Byrne is in just about every shot of the film, not exactly carrying the movie, more like frantically pulling it. She's got a great supporting cast around her, mostly playing unsupportive roles. Danielle Macdonald, the Aussie actress from Patti Cake$, Bird Box, and Dumplin', plays the anxcious new mom who disapears. A$AP Rocky (the rapper who gave an solid supporting turn in this same year's Spike Lee film, Highest 2 Lowest) plays James, the superintendent at the motel Linda and her daughter have to stay in while waiting for their landlord to fix the giant hole int heir cielding. Conan O'Brien gives a surprisingly effective non-comedic turn as Linda's repressed therapist. And writer/director Mary Bronstein plays one of Linda's daughters' doctors, who constantly berates Linda for not meeting the goals required her daughter's treatment.
This is the movie NightBitch could have been if it had the guts. It's a terrifying cinematic depiction of the anxieties of motherhood. What David Lynch's dream film Eraserhead captures about male fears about impending parenthood, this sometimes surreal picture nails the sometimes all-too-real daily horrors of parenthood for women. In virtually every scene, Linda experiences some reminder that she's not a good enough mother, therapist, or person. Her daughter is never seen but always just offscreen, causing us to occasionally wonder if she, like the ceiling hole, really exists. But she does. All too much.

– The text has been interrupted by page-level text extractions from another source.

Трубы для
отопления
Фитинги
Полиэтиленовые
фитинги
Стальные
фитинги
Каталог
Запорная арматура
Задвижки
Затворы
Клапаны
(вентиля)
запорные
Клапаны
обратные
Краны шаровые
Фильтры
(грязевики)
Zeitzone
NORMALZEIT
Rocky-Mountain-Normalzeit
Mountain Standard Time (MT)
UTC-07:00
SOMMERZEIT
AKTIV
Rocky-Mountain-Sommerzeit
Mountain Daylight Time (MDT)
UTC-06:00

The film's relentless nature is balanced by its macabre humor. This is a laugh-out-loud picture for those who can get on Bronstein's wavelength. Byrne, whose career so far has been a series of forgettable comedies and studio franchise pictures, gives one of the year's best performances, a tour de force that I hope will be remembered at Oscar time.
Rose Byrne delivers a relentlessly compelling performance as a mother whose life is crashing down around her in the movie NightBitch could have been if it had the guts.